Le débat sur le futur du Forum soulève des problèmes sociaux qui dérangent. La gare souterraine de transports en commun – la plus fréquentée de Paris – sert plus de 800 000 personnes par jour. Ses lignes de RER forment la liaison majeure entre la ville et ses banlieues ouvrières. |Ce sont leurs immigrés africains et arabes qui ont fait la prospérité du centre commercial souterrain, l'un des plus rentables de la ville. Les maintenir pris au piège dans les sous-sols sert d'abord l'intérêt des financiers et apaise les craintes de la population « gentrifiée » qui vit dans les quartiers alentour.
Le projet Mangin supprime les pires horreurs tout en picorant les problèmes sociaux du bout des doigts.[…] Le geste majeur du projet est une toiture basse, en acier et en verre, qui couvre ce Forum rénové, et dont le système de panneaux mécanisés contrôle la lumière et la ventilation à l'intérieur du bâtiment. Sa silhouette épurée résume l'esprit du projet : un mélange insipide qu'on ne peut ni aimer ni détester. […]
L'approche tiède, sans relief, de Mangin nivèle les différences. Elle vise à maintenir le couvercle sur le ventre de la ville, et à le soulever juste assez pour en laisser entrevoir l'intérieur. Il est frappant de constater que les trois projets écartés cherchaient à se brancher sur les dessous du Forum et, à différents degrés, à les lier plus directement au tissu du centre de Paris. […] La proposition la plus surprenante était celle de Koolhaas. […] Comme Haussmann avant lui, il projetait d'attaquer le centre de Paris avec une précision chirurgicale. Mais, plutôt que d'éliminer les forces sociales redoutées par Haussmann, il voulait diffuser en surface l'énergie des sous-sols et lui faire contaminer la ville. Son idée revenait à articuler ces deux visions de Paris en un ensemble intégré, dans une approche véritablement contemporaine de la manière dont fonctionnent les villes. Cette manière analytique a incontestablement intimidé les officiels. Le maire, qui a pris la décision de confier la rénovation à Mangin, a dû calmer le locataire du centre commercial et les résidents du quartier, effrayés par ce que pourrait libérer cette disparition des frontières. Ce qui est dramatique, ici, c'est le faible niveau d'ambition. Mitterrand se trompait, mais au moins à une échelle grandiose.

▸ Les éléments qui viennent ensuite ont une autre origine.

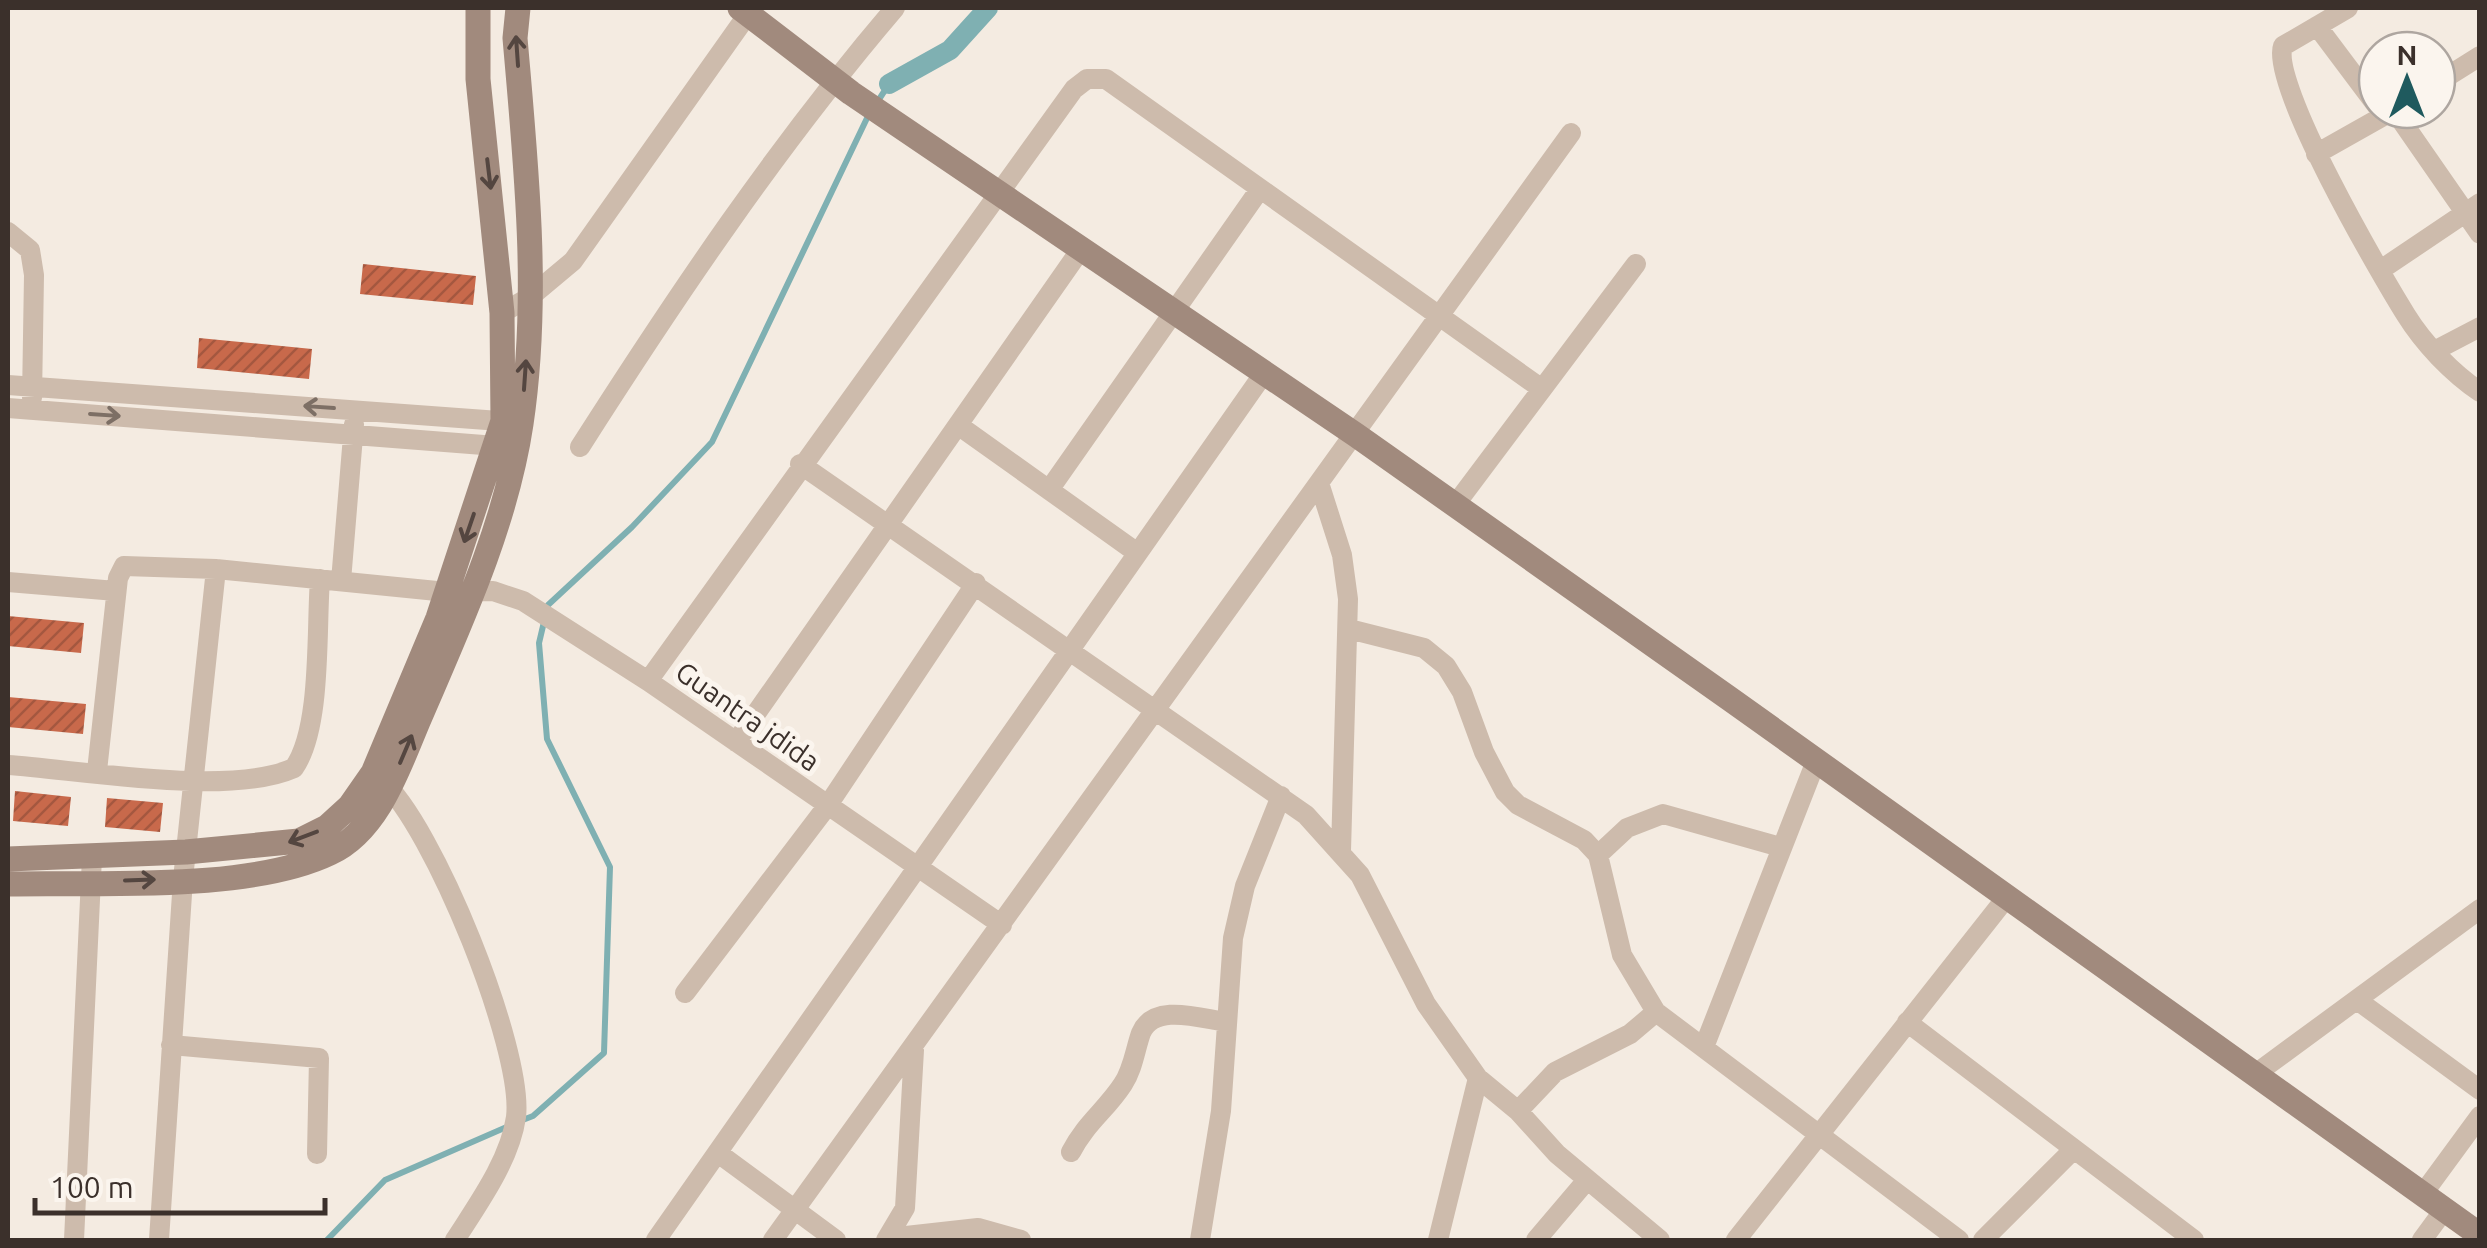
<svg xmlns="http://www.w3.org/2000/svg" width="2487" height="1248" font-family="Ubuntu,sans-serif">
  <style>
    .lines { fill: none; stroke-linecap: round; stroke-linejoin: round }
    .stream { stroke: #7fb0b2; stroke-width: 6 }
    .canal { stroke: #7fb0b2; stroke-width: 20 }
    .building { fill: url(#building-hatch) }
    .street { stroke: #cdbbac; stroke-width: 20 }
    .secondary { stroke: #a18a7d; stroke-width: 25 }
    .oneway { stroke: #544640 }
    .oneway2 { stroke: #7d6f65 }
    .labels { text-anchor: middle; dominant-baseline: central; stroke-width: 10; stroke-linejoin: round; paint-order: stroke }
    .street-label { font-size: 28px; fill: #3b302b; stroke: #fbf5ee }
  </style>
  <defs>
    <pattern id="building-hatch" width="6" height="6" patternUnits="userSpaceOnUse" patternTransform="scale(2.5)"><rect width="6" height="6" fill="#c8694b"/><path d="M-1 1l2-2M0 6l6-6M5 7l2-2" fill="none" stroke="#a4573f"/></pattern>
  </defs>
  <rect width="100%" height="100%" fill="#f4ebe1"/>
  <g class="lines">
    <path class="stream" d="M876,104L889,84
      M520,1121L533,1116L604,1053L610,867L547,739L539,643L548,605L632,527L712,442L869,114
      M327,1240L385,1180L509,1126"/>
    <path class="canal" d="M889,84L950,50L988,8"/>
  </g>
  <path class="building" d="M363,264L476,276L473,305L360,294Z
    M199,338L312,349L309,379L197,368Z
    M8,616L84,623L81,653L8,646Z
    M8,697L86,704L83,734L8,727Z
    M15,791L71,797L68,826L13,821Z
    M107,798L163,803L160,832L105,827Z"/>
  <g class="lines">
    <path class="street" d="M2348,8L2283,46C2269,83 2381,275 2406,315C2424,344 2452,373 2480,392
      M2317,26L2377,106
      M2437,83L2480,56
      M2394,110L2480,234
      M2316,154L2394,110
      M8,232L30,250L34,275L32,398
      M2382,269L2480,203
      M502,313L530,297L573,261L748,14
      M2434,351L2480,327
      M8,385L514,422
      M8,408L509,447
      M958,425L1136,552
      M580,447C677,295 778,145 895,8
      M800,464L1306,815L1360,875L1426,1004L1478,1078L1518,1111L1557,1154L1660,1240
      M1320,486L1342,555L1348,599L1341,851
      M1049,490L1260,189
      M1455,505L1636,264
      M341,581L354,424
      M8,582L116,591
      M1349,629L1424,648L1446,666L1462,692L1484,752L1505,792L1518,805L1584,840L1598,855L1622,955L1656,1012L1959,1240
      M648,681L1074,89L1087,79H1106L1542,389
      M736,742L1081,249
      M8,765C81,770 229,797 294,768C322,728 316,630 320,579
      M97,771L118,578L124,566L216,569L447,592L493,591L523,601L648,681L1002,925
      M381,780C433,824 524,1050 516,1117C510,1160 478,1204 455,1240
      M1598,855L1627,828L1663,814L1780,847
      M685,993L828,805L976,583
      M2357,1000L2480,1090
      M1907,1022L2194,1240
      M171,1045L319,1058L317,1154
      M1704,1047L1816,761
      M2254,1075L2480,909
      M1518,1111L1555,1072L1630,1034L1656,1012
      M1071,1152C1085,1124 1107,1109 1123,1084C1133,1069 1135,1050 1141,1033C1154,1002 1202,1019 1227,1022
      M718,1153L836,1240
      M2422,1195L2480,1116
      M888,1238L978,1228L1021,1240
      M74,1240L92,857
      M159,1240L183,879L216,569
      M656,1240L1262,376
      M773,1240L1571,133
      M886,1240L905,1208L914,1050
      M1200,1240L1221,1111L1233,938L1245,886L1281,796
      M1438,1240L1478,1078
      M1536,1240L1587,1180
      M1736,1240L2006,898
      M1983,1240L2073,1150
      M2422,1240L2444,1210"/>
    <path class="secondary" d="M740,8L851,93L1356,435L1730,699L2480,1235
      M8,859L186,852L299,841L327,827L350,806L373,773L438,618L503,421L502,313L478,79V8
      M8,884C99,882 249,892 330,853C380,830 400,763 420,717C460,624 506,525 521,424C540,296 526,166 515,38L518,8"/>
  </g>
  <defs><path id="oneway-shaft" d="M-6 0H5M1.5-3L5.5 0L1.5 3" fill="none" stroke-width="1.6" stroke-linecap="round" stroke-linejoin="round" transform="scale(2.5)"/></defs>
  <g class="oneway">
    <use href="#oneway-shaft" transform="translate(517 51) rotate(-94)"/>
    <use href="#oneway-shaft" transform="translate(489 174) rotate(83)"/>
    <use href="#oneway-shaft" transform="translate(525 375) rotate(-86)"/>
    <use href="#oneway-shaft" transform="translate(469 528) rotate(109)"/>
    <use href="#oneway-shaft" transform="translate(406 749) rotate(-67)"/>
    <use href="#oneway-shaft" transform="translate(303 837) rotate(159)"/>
    <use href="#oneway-shaft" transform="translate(140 880) rotate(-2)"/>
  </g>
  <g class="oneway2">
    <use href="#oneway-shaft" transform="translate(319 407) rotate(-176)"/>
    <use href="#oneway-shaft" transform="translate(105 415) rotate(4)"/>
  </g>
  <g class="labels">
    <g class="street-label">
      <text transform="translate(748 716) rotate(35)">Guantra jdida</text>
    </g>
  </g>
  <rect width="2487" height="1248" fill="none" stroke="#3b302b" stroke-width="20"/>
  <g transform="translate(2407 80)"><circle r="48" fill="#fbf5ee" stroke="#aea6a0" stroke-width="2.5"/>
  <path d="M0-8L18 38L0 25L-18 38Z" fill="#1f5a5e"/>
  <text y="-15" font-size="28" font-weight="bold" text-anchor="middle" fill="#3b302b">N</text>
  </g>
  <path d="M35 1198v15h290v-15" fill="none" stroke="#3b302b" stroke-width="5"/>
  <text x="50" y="1198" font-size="30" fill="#3b302b" stroke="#fbf5ee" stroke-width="8" paint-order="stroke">100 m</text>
</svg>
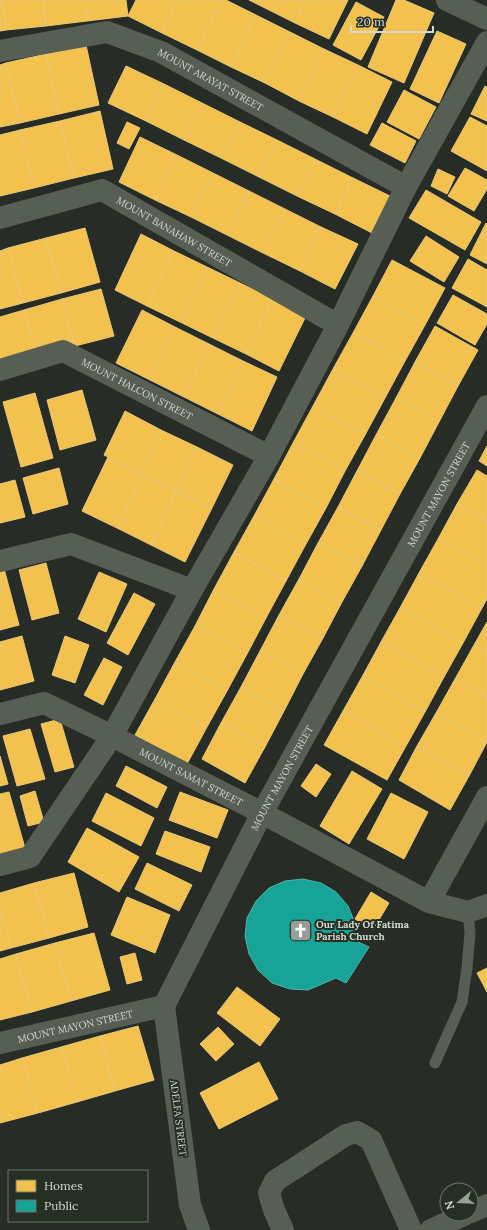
<svg xmlns="http://www.w3.org/2000/svg" width="487" height="1230" font-family="Lora,serif">
<style>
.homes{fill:#f2c14e;stroke:#e9c876}
.public{fill:#17a398;stroke:#50b4aa}
.lines{fill:none;stroke-linecap:round;stroke-linejoin:round}
.service{stroke:#575f55;stroke-width:11}
.minor{stroke:#575f55;stroke-width:22}
.tertiary{stroke:#575f55;stroke-width:22}
.labels{text-anchor:middle;stroke-width:4;stroke-linejoin:round;paint-order:stroke}
.street-label{font-size:10px;fill:#d4dad3;stroke:#262f24}
.poi-label{font-size:10px;font-weight:bold;fill:#d4dad3;stroke:#262f24;text-anchor:start}
</style>
<rect width="100%" height="100%" fill="#272c27"/>
<path class="homes" d="M0 0H2L6 30 0 31Z
M2 0H43L46 26 6 30Z
M43 0H85L87 21 46 26Z
M85 0H126L128 16 87 21Z
M136 0H178L162 33 128 16Z
M178 0H221L197 50 162 33Z
M221 0H226L256 15 231 67 197 50Z
M249 0H264L261 6Z
M264 0H306L295 23 261 6Z
M306 0H348L329 39 295 23Z
M396 0H404L434 13 404 83 368 67Z
M356 2 384 17 361 60 333 45Z
M256 15 290 32 265 83 231 67Z
M437 31 466 44 439 103 410 89Z
M290 32 324 49 299 101 265 83Z
M86 45 99 105 59 114 46 54Z
M324 49 358 65 333 117 299 101Z
M46 54 59 114 20 123 6 63Z
M6 63 20 123 0 127V65Z
M358 65 392 82 367 134 333 117Z
M126 66 164 84 146 121 108 103Z
M164 84 202 103 184 140 146 121Z
M485 86 487 87V121L471 114Z
M404 90 436 107 419 139 387 122Z
M202 103 240 122 221 158 184 140Z
M100 111 113 169 74 178 60 121Z
M470 117 487 126V171L451 151Z
M60 121 74 178 34 188 20 130Z
M127 122 140 128 129 149 117 143Z
M240 122 277 140 259 177 221 158Z
M382 123 416 141 405 163 370 145Z
M20 130 34 188 0 196V135Z
M140 137 177 155 155 200 119 182Z
M277 140 315 159 297 196 259 177Z
M177 155 213 173 191 217 155 200Z
M315 159 353 178 335 214 297 196Z
M465 168 487 180V189L474 211 448 196Z
M438 169 455 177 447 194 431 186Z
M213 173 249 191 227 235 191 217Z
M353 178 390 196 372 233 335 214Z
M426 190 481 222 465 250 409 218Z
M249 191 285 209 263 253 227 235Z
M285 209 321 227 300 271 263 253Z
M486 223 487 224V264L470 255Z
M321 227 358 244 335 289 300 271Z
M85 228 100 282 61 293 46 238Z
M141 234 174 251 147 306 115 290Z
M426 236 459 257 444 282 410 261Z
M46 238 61 293 23 303 8 248Z
M8 248 23 303 0 309V251Z
M174 251 207 267 180 322 147 306Z
M468 259 487 270V307L452 288Z
M392 260 445 288 425 325 373 296Z
M207 267 240 283 213 338 180 322Z
M240 283 273 299 246 354 213 338Z
M101 289 114 336 75 346 62 299Z
M453 295 487 314V324L475 345 437 323Z
M373 296 425 325 405 361 353 333Z
M62 299 75 346 37 357 24 310Z
M273 299 306 316 279 371 246 354Z
M24 310 37 357 0 367V317Z
M142 310 175 327 150 380 116 363Z
M435 326 478 350 458 386 415 362Z
M175 327 209 344 184 397 150 380Z
M353 333 405 361 385 398 333 369Z
M209 344 243 361 218 414 184 397Z
M243 361 277 377 252 431 218 414Z
M415 362 458 386 439 422 396 398Z
M333 369 385 398 365 435 313 406Z
M82 390 96 440 60 450 47 400Z
M35 393 53 458 21 467 3 402Z
M396 398 439 422 420 458 376 435Z
M313 406 365 435 345 471 293 443Z
M125 411 161 430 140 473 104 455Z
M161 430 197 447 176 491 140 473Z
M376 435 420 458 400 494 357 471Z
M293 443 345 471 326 508 274 479Z
M487 446V466L479 461Z
M197 447 233 465 212 508 176 491Z
M108 457 143 474 117 528 82 511Z
M59 468 68 504 33 514 23 478Z
M477 470 487 476V521L457 504Z
M357 471 400 494 381 530 338 507Z
M143 474 177 491 151 545 117 528Z
M274 479 326 508 306 544 254 516Z
M15 480 25 517 0 523V484Z
M177 491 212 508 185 562 151 545Z
M457 504 487 521V566L438 539Z
M338 507 381 530 362 566 318 543Z
M254 516 306 544 286 581 234 552Z
M438 539 487 566V599L482 608 419 573Z
M318 543 362 566 342 602 299 579Z
M234 552 286 581 266 618 214 589Z
M2 561 19 625 0 630V562Z
M46 563 59 613 32 620 19 570Z
M99 572 127 584 106 632 78 619Z
M419 573 482 608 463 643 400 608Z
M299 579 342 602 323 638 279 615Z
M214 589 266 618 247 654 195 626Z
M134 593 155 604 128 655 107 643Z
M400 608 463 643 444 677 381 642Z
M279 615 323 638 303 674 260 651Z
M487 622V653L474 645Z
M195 626 247 654 227 691 175 662Z
M22 636 34 681 0 690V642Z
M65 636 89 645 75 683 52 675Z
M381 642 444 677 425 712 362 677Z
M474 645 487 653V697L455 679Z
M260 651 303 674 284 711 241 687Z
M104 658 122 667 103 705 84 695Z
M175 662 227 691 207 727 155 699Z
M362 677 425 712 406 746 343 711Z
M455 679 487 697V742L436 713Z
M241 687 284 711 265 747 221 723Z
M155 699 207 727 187 764 135 735Z
M343 711 406 746 387 780 324 745Z
M436 713 487 742 469 776 417 746Z
M60 719 74 767 55 772 41 724Z
M221 723 265 747 245 783 202 759Z
M30 729 45 779 17 786 3 736Z
M417 746 469 776 450 810 399 780Z
M0 756 8 784 0 786Z
M316 764 331 774 316 797 301 786Z
M126 766 167 787 157 808 116 786Z
M352 771 382 789 349 844 320 826Z
M35 791 44 822 28 826 20 796Z
M9 792 25 848 0 855V794Z
M180 792 228 810 217 838 169 820Z
M106 793 154 818 141 846 92 821Z
M391 793 428 812 404 859 367 839Z
M87 828 139 857 119 892 68 862Z
M165 831 210 847 201 872 156 854Z
M147 863 192 885 179 911 135 889Z
M74 873 88 927 49 938 34 883Z
M34 883 49 938 11 948 0 909V893Z
M371 892 389 903 373 930 355 919Z
M127 897 170 915 155 953 111 935Z
M0 909 11 948 0 951Z
M94 933 110 990 71 1001 55 943Z
M55 943 71 1001 32 1012 16 954Z
M135 953 142 980 127 984 120 957Z
M16 954 32 1012 0 1020V959Z
M487 968V992L477 973Z
M237 987 280 1019 260 1046 217 1013Z
M138 1026 154 1080 115 1091 100 1036Z
M218 1027 234 1044 216 1061 200 1044Z
M100 1036 115 1091 77 1102 61 1047Z
M61 1047 77 1102 38 1113 22 1058Z
M22 1058 38 1113 0 1123V1065Z
M259 1062 278 1099 219 1129 200 1093Z"/>
<path class="public" d="M303 879 321 883 336 892 348 906 355 923 356 941 369 947 346 983 336 978 308 990 290 989 272 983 258 970 249 954 245 936 247 918 256 901 269 888 285 881Z"/>
<g class="lines">
<path class="service" d="M435 1063 462 1002 467 968 470 933 468 912"/>
<g class="minor">
<path d="M447 0 487 19"/>
<path id="s1" d="M0 51 107 32 161 52 406 187"/>
<path id="s2" d="M0 218 102 190 338 325"/>
<path id="s3" d="M0 370 63 351 269 456"/>
<path d="M0 561 71 544 192 590"/>
<path id="s4" d="M0 714 44 703 112 736 262 813 429 902 468 912 487 905"/>
<path d="M0 865 30 857 112 736 192 590 269 456 338 325 406 187 487 42"/>
<path d="M429 902 487 797"/>
<path id="s5" d="M0 1043 164 1006"/>
<path d="M471 1212 487 1205"/>
<path d="M283 1230 274 1210 269 1193 275 1181 346 1135 357 1132 371 1140 411 1230"/>
<path d="M431 1230 466 1214"/>
</g>
<path class="tertiary" id="s6" d="M199 1230 190 1205 164 1006 262 813 487 406"/>
</g>
<defs>
<symbol id="church-square" viewBox="-11 -11 22 22"><rect x="-9" y="-9" width="18" height="18" rx="4" fill="#979d97" stroke="#262f24"/><path d="M-1.2-6h2.4v3.5h3.3v2.4h-3.3V6h-2.4V-.1h-3.3v-2.4h3.3Z" fill="#fff"/></symbol>
</defs>
<g fill-rule="evenodd">
<use href="#church-square" x="288" y="918" width="25" height="25"/>
</g>
<g class="labels">
<g class="street-label">
<text dy="4" stroke="none"><textPath href="#s1" startOffset="223">MOUNT ARAYAT STREET</textPath></text>
<text dy="4" stroke="none"><textPath href="#s2" startOffset="189">MOUNT BANAHAW STREET</textPath></text>
<text dy="4" stroke="none"><textPath href="#s3" startOffset="149">MOUNT HALCON STREET</textPath></text>
<text dy="4" stroke="none"><textPath href="#s6" startOffset="808">MOUNT MAYON STREET</textPath></text>
<text dy="4" stroke="none"><textPath href="#s4" startOffset="210">MOUNT SAMAT STREET</textPath></text>
<text dy="4" stroke="none"><textPath href="#s6" startOffset="484">MOUNT MAYON STREET</textPath></text>
<text dy="4" stroke="none"><textPath href="#s5" startOffset="77">MOUNT MAYON STREET</textPath></text>
<text transform="translate(179 1118) rotate(83)" y="4">ADELFA STREET</text>
</g>
<g class="poi-label">
<text x="316" y="928">Our Lady Of Fatima<tspan x="316" dy="12">Parish Church</tspan></text>
</g>
</g>
<rect x="8" y="1170" width="140" height="52" fill="#262f24" stroke="#6c736a"/>
<rect x="16" y="1180" width="20" height="12" fill="#f2c14e" stroke="#6c736a"/>
<text x="44" y="1190" font-size="12" fill="#d4dad3">Homes</text>
<rect x="16" y="1200" width="20" height="12" fill="#17a398" stroke="#6c736a"/>
<text x="44" y="1210" font-size="12" fill="#d4dad3">Public</text>
<g transform="translate(459 1202) rotate(252)"><circle r="19" fill="#262f24" stroke="#6c736a"/>
<path d="M0-3L7 15L0 10L-7 15Z" fill="#979d97"/>
<text y="-6" font-size="11" font-weight="bold" text-anchor="middle" fill="#d4dad3">N</text>
</g>
<path d="M351 26v6h82v-6" fill="none" stroke="#d4dad3" stroke-width="2"/>
<text x="357" y="26" font-size="12" fill="#d4dad3" stroke="#262f24" stroke-width="3" paint-order="stroke">20 m</text>
</svg>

« Paris en a terminé avec l'audace », Nicolai Ouroussoff, The New York Times, 11 janvier 2005 (Etats-Unis).
« Finie la grande bouffe »
Avec sa modestie minimaliste, le projet Mangin « arrange » l'existant, et le reconvertit en paysage compatible avec les aspirations tranquilles de la majorité silencieuse : mais s'il est vrai qu'il manque de glamour, est-ce une raison pour verser des larmes de crocodile sur une icône perdue, au terme d'une « grande bouffe » qui a mis à rude épreuve les capacités digestives de nos estomacs postmodernes ?
Fulvio Irace, Il Sole-24 Ore, 16 décembre 2005 (Italie).